## EXCERPTED TEXT
Mireille's Musings - January 25, 2010

A Gastronomic Tour of the United States: My Favorite Restaurants

I am fortunate enough to be able to travel around the world for my work, and since food is my passion, I love to seek out the best restaurants in each city I visit. In no particular order, here are a few of my favorites from my travels…

(While I try to keep up with restaurant openings and closings, things change frequently in the dining world and I would recommend calling ahead before you visit.)


A lovely and surprising dinner with friends in the fairly new La Voile brought me to France for a few hours, with charming French staff and owners from Cannes.  Of course, we had to test the leek soup (delicious, but then we are four “leek freaks”), and the scallops from New England were heavenly. Other dishes at La Voille include duck roasted in honey and spices, la “belle” sole meunière, several renditions of foie gras, a cheese course and desserts such as chocolate mousse and mille feuille with raspberries.


A quick tour in Georgetown was special as it was already the Indian summer and the Fall colors on those lovely up-and-down-hill streets with gorgeous townhouses and superb tree varieties made me feel good that I’d have to miss a visit to Vermont because of my work schedule.

The one lunch was worth the price of the visit as my local recommendation was go to Central, Michel Richard’s 2008 James Beard Award Winner for best new restaurant in North America.  Savvy Michel succeeded in combining great French bistro food with great American produce and dishes in a setting that is also a combo of French bistro and modern American brasserie.  Add to this a wonderful staff, a great chef et voilà.  We had a glass of Gosset bubbly with gougères, shared a spinach torte and a dish of mussels with addictive French fries, and ended with the must-have chocolate bar.  Simply exquisite from beginning to end.  I can’t wait to go back to taste more.

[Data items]
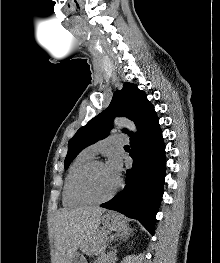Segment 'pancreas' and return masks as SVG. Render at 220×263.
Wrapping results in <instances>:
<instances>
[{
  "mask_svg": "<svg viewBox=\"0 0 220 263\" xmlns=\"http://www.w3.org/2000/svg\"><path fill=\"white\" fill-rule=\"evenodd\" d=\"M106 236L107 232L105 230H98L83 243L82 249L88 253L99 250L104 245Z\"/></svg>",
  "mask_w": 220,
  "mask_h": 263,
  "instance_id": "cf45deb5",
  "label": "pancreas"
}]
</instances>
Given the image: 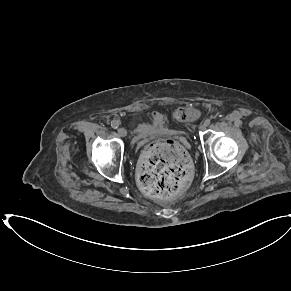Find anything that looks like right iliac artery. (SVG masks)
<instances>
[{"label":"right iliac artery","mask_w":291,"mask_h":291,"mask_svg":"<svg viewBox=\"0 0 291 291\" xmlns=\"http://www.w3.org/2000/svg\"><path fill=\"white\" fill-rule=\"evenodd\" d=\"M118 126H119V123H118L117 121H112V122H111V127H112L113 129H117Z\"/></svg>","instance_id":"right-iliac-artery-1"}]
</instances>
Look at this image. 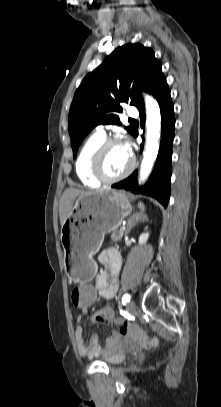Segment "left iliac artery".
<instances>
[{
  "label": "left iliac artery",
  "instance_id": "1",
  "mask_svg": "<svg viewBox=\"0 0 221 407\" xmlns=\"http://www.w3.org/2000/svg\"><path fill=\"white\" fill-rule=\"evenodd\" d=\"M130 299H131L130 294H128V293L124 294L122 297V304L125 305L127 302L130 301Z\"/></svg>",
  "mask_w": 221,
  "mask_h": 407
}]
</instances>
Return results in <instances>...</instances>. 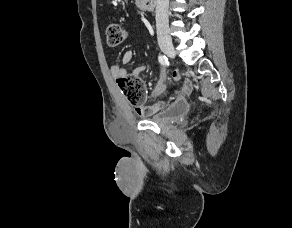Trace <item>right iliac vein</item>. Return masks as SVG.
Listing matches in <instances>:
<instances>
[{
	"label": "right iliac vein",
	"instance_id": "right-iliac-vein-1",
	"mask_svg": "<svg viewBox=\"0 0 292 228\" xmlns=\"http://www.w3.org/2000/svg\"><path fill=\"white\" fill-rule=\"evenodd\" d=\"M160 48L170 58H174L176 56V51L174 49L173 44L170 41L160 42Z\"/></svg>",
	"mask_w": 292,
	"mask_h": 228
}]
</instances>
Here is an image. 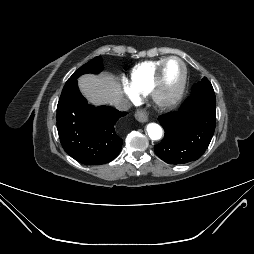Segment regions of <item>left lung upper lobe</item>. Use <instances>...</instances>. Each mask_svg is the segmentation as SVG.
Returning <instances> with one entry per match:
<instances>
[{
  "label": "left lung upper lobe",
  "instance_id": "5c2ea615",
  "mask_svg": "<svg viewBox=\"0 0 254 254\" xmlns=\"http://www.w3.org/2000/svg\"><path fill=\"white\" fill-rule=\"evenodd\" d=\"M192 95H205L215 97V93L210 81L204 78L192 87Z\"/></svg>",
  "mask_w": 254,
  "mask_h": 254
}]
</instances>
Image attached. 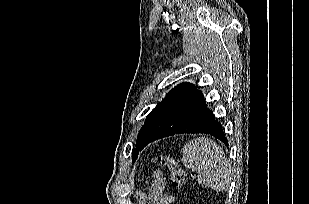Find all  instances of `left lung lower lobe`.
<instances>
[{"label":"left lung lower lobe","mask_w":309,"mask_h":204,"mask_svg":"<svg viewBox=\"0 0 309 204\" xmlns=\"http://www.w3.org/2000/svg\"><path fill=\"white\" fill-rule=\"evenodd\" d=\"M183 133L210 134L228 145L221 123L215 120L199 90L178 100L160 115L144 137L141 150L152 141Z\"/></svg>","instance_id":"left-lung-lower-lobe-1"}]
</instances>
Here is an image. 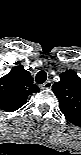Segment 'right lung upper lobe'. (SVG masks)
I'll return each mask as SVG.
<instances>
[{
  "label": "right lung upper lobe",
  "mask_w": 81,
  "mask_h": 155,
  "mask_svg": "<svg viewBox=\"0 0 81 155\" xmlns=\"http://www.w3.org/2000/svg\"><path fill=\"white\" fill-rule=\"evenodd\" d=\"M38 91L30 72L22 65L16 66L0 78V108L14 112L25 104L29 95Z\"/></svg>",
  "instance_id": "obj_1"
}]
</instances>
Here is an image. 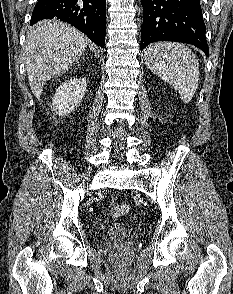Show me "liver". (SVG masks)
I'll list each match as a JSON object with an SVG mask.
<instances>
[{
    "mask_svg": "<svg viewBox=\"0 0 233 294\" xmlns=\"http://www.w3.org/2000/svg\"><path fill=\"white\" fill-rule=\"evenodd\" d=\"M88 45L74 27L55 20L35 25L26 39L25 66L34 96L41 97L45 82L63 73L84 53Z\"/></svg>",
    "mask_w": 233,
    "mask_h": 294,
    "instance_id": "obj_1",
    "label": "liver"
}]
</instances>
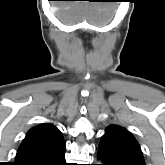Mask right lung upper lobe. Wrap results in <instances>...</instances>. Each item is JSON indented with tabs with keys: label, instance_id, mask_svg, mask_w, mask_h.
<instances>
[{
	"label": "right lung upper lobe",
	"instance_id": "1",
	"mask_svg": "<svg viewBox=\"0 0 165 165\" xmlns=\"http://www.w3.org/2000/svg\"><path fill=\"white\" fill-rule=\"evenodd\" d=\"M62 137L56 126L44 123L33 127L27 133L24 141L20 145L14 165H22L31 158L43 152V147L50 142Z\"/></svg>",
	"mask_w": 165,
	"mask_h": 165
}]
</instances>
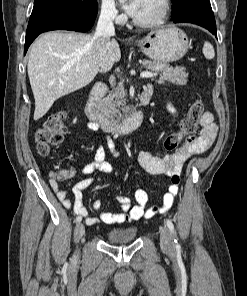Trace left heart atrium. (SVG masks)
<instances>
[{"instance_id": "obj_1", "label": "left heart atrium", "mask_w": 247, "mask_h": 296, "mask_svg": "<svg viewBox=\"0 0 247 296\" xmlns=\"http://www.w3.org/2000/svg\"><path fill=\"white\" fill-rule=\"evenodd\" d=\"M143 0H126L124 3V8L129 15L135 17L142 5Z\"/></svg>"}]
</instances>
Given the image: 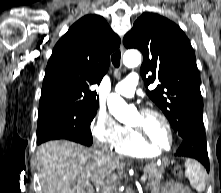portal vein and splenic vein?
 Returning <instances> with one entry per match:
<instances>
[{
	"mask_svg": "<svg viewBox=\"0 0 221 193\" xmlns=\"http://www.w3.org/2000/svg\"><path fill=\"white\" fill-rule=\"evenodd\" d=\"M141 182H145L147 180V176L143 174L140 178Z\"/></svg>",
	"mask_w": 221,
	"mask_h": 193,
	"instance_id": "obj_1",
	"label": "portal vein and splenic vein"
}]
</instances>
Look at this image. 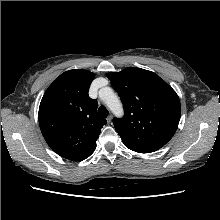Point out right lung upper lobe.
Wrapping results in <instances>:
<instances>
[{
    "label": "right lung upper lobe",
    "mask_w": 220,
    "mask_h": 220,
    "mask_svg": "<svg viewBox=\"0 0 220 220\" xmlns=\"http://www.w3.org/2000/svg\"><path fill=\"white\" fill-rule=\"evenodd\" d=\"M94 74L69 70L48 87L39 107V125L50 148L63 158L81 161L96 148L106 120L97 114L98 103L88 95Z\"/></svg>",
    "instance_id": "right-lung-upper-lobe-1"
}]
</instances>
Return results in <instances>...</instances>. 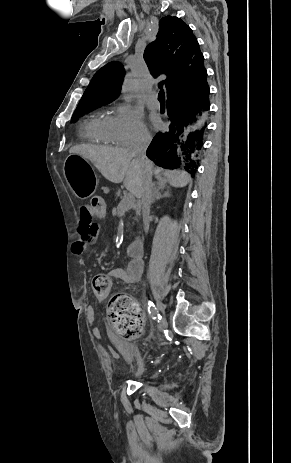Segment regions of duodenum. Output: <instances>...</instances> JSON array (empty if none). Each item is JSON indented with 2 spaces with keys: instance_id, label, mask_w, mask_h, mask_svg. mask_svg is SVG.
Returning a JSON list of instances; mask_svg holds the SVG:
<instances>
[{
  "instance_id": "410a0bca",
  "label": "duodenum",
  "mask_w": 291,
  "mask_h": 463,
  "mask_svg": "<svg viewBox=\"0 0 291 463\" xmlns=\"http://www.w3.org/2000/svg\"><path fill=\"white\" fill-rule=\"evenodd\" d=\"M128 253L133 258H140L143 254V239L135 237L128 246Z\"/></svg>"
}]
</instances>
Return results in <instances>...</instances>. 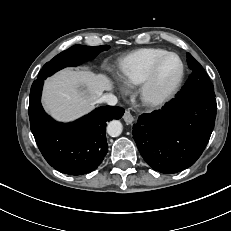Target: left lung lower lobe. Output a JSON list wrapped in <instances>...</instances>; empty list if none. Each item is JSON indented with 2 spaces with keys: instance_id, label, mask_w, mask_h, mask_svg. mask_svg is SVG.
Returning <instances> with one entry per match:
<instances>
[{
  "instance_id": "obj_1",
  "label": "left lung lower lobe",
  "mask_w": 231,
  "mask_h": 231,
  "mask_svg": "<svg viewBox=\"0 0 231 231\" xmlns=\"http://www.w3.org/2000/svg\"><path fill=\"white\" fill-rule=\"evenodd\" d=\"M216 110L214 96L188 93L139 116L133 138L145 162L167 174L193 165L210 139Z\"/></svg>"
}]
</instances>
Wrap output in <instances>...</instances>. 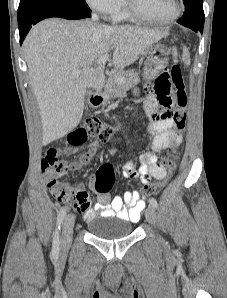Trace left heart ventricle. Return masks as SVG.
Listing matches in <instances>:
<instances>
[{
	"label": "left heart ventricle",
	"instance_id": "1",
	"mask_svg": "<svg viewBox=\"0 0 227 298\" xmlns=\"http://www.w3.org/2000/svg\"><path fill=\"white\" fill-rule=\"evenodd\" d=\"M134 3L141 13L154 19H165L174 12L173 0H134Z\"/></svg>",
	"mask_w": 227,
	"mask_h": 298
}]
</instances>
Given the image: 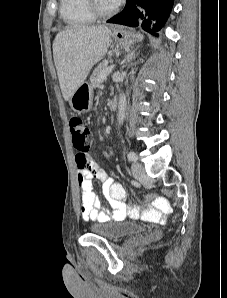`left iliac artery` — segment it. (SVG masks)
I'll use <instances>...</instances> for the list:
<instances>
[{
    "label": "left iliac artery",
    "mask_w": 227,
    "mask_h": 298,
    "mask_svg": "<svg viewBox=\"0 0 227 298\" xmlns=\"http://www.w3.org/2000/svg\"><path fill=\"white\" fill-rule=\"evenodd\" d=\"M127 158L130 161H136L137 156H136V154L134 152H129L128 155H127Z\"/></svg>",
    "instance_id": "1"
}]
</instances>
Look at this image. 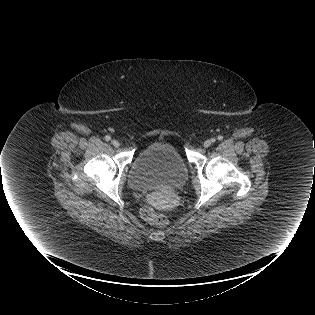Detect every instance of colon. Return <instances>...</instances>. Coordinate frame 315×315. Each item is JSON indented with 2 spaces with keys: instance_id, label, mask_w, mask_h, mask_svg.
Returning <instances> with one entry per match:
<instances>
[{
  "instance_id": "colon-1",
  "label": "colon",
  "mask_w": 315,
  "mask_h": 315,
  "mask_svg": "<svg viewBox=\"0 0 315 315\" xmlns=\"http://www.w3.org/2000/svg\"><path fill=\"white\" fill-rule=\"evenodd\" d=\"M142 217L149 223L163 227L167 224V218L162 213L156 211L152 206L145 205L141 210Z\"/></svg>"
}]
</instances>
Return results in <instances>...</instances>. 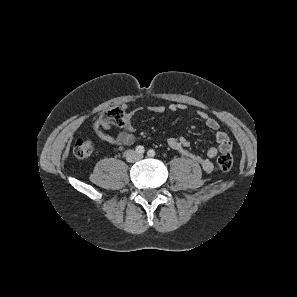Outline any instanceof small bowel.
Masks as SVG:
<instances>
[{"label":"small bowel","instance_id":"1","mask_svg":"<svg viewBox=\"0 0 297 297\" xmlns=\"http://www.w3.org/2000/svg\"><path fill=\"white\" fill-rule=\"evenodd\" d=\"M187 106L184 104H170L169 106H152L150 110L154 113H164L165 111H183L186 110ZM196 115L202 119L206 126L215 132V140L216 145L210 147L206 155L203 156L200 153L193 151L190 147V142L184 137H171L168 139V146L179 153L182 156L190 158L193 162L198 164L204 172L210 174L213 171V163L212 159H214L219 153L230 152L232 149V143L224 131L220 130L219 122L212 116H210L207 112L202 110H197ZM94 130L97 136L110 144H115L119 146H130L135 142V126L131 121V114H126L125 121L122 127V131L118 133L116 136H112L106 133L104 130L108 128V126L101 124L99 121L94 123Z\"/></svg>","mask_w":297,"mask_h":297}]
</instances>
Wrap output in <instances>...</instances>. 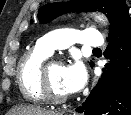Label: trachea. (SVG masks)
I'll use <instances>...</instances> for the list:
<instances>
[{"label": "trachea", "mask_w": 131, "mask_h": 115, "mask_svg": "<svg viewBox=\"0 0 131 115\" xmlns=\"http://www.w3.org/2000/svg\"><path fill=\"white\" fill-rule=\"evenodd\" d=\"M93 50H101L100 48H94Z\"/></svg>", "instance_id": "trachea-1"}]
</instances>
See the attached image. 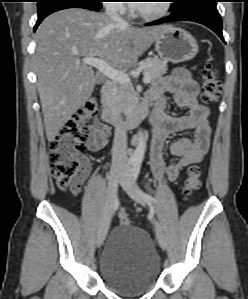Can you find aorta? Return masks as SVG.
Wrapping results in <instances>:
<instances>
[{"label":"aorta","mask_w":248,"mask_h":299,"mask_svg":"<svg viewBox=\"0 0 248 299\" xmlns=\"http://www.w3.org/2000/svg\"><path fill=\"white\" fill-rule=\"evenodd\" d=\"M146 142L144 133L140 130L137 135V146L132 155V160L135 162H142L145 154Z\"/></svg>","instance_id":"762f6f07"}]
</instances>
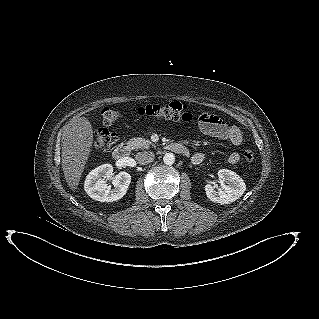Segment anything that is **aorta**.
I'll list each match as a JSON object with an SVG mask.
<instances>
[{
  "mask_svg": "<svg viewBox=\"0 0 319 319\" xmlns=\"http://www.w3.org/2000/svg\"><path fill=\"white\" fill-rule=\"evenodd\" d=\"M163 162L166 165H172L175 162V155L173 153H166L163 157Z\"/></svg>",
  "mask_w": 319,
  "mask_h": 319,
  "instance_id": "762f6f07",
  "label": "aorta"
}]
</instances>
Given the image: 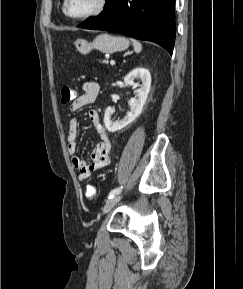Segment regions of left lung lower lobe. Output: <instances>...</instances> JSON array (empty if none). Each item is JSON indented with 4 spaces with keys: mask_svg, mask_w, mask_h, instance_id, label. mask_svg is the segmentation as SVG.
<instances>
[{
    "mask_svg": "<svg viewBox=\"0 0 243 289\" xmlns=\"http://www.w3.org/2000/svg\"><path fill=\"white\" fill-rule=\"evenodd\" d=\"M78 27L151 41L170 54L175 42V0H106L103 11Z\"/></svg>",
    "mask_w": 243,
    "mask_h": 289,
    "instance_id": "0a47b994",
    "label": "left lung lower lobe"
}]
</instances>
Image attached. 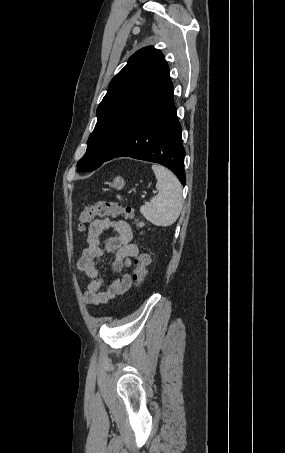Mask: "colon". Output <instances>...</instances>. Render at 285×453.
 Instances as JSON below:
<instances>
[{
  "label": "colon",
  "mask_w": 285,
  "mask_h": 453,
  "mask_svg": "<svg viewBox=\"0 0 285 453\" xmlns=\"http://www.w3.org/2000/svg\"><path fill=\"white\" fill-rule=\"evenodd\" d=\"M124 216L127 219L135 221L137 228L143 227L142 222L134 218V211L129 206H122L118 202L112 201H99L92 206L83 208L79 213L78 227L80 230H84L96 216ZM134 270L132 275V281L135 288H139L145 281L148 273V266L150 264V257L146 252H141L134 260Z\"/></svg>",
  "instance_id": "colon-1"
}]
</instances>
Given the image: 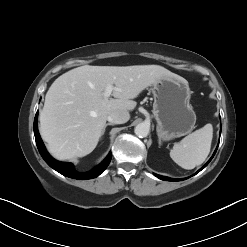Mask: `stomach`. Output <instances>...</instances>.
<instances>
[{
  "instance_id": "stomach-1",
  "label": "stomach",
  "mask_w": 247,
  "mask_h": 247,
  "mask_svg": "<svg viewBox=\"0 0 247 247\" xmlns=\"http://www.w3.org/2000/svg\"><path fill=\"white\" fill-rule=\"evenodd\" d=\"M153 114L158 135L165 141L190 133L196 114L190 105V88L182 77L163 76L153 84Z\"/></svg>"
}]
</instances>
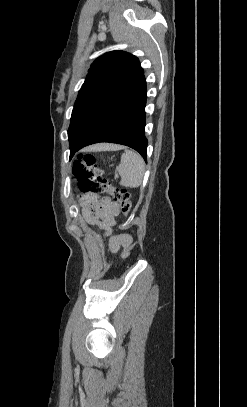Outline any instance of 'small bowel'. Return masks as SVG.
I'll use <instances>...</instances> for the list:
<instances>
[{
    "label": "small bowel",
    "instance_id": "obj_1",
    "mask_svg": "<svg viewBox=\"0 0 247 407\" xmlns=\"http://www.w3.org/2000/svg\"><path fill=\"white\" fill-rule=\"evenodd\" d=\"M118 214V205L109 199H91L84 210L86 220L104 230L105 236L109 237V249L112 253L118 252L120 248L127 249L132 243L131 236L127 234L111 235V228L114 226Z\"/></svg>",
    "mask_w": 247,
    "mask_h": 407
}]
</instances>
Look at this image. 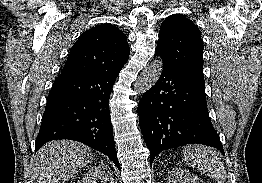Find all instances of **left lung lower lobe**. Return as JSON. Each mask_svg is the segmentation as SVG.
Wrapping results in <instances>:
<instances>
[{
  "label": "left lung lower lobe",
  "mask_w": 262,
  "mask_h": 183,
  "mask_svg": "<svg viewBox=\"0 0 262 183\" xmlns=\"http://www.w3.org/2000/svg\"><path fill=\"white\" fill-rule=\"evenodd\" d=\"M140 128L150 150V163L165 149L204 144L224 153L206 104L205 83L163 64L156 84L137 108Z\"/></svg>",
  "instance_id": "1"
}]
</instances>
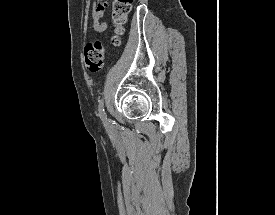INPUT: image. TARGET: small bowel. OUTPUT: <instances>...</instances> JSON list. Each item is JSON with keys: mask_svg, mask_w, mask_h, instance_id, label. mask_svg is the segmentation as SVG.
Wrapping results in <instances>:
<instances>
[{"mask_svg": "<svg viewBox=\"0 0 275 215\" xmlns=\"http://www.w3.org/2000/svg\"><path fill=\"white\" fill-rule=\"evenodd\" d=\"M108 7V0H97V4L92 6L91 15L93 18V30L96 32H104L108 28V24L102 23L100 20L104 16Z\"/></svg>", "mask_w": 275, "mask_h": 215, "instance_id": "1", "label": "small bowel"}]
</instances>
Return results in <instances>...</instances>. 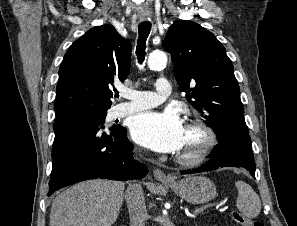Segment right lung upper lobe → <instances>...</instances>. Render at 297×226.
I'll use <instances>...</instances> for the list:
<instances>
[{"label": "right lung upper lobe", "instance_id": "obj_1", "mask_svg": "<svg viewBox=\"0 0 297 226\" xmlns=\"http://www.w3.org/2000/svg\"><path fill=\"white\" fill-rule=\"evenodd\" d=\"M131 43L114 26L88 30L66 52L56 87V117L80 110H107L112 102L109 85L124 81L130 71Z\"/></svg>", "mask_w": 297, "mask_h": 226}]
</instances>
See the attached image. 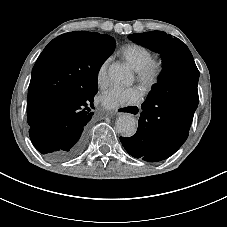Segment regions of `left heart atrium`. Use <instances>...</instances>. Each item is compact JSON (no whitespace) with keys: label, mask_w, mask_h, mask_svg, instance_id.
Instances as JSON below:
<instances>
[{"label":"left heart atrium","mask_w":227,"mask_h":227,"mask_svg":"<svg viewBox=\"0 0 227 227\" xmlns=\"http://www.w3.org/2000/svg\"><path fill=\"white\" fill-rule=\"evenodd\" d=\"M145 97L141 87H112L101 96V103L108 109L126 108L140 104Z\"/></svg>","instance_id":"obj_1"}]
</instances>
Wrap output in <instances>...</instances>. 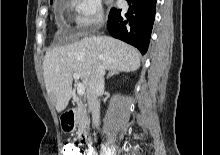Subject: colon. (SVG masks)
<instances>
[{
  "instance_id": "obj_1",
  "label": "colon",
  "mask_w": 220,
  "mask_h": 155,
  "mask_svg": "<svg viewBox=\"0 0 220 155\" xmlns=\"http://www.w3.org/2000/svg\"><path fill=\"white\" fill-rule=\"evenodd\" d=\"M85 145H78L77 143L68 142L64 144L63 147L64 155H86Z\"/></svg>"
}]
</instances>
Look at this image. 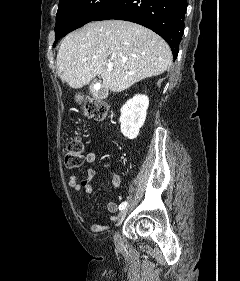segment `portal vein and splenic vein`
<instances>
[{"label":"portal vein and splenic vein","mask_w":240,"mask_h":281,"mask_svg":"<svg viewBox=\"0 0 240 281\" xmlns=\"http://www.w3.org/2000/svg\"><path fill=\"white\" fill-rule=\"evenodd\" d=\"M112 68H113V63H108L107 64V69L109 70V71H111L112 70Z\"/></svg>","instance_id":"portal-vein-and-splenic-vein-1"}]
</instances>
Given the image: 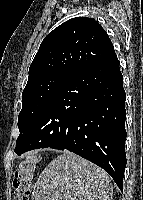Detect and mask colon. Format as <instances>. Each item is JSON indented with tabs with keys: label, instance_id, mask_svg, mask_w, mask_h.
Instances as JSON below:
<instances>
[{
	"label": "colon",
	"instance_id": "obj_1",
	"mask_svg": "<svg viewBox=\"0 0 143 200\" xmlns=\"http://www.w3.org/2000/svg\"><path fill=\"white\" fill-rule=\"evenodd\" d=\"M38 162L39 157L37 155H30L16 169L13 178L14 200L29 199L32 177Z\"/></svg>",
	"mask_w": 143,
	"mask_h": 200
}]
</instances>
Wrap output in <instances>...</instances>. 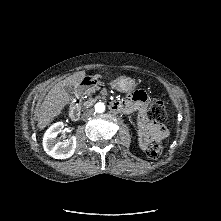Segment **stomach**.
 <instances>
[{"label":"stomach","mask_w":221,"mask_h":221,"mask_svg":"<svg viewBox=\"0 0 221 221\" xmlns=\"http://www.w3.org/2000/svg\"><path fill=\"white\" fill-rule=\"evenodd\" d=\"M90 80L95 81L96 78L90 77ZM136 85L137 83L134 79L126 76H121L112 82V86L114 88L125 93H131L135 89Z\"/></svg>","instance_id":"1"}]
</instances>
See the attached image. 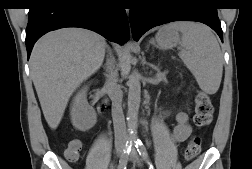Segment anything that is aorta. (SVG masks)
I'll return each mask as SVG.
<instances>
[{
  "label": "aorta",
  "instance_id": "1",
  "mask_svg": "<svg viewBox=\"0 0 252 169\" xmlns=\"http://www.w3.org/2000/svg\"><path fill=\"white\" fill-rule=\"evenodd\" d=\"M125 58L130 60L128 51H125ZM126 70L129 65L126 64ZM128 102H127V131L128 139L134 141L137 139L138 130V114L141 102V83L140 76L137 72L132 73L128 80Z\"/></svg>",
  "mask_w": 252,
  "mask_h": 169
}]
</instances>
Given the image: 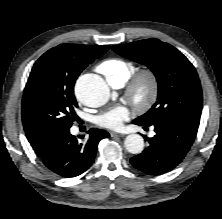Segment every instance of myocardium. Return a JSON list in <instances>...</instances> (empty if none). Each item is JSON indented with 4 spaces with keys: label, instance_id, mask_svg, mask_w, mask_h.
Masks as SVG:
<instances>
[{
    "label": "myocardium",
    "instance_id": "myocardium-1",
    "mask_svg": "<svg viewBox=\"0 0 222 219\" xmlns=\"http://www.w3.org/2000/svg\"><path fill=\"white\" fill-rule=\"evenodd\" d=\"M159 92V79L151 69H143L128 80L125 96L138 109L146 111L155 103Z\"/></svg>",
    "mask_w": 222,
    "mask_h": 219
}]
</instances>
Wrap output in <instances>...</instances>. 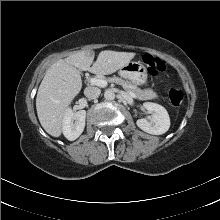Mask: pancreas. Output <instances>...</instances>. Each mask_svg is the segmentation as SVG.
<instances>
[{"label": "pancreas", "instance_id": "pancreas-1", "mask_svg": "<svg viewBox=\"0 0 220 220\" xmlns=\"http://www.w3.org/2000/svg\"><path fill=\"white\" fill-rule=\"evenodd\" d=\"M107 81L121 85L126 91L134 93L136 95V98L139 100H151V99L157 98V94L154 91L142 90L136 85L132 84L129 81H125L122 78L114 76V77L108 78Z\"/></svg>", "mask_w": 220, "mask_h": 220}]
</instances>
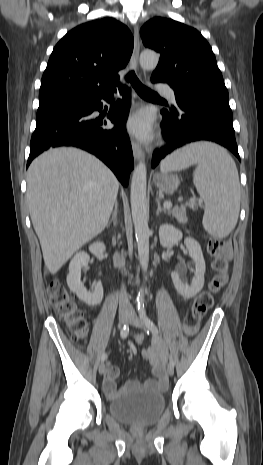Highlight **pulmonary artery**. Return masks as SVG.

## TASK PROMPT
Resume the blog post about favorite U.S. restaurants, starting right after its last sentence.

## ANSWER TO THIS TASK
When in San Francisco, I never tire of going to some of my favorites like Boulevard, Zuni Cafe, and Jardiniere but also love to experiment with the new kids on the block.

Campton Place is great for breakfast and lunch (especially in their café) to taste some Indian dishes prepared by the Indian chef who knows a bit about his spices, although he also makes a pretty good foie gras au torchon with chutney and wonderful cured salmon with brioche.  As for the tiramisu, truly one of the very best I’ve ever had, both in- and outside of Italy.  Now, who is behind this recipe but a very talented pastry chef?  I’d love to hire her/him–though I better not as I might get fat.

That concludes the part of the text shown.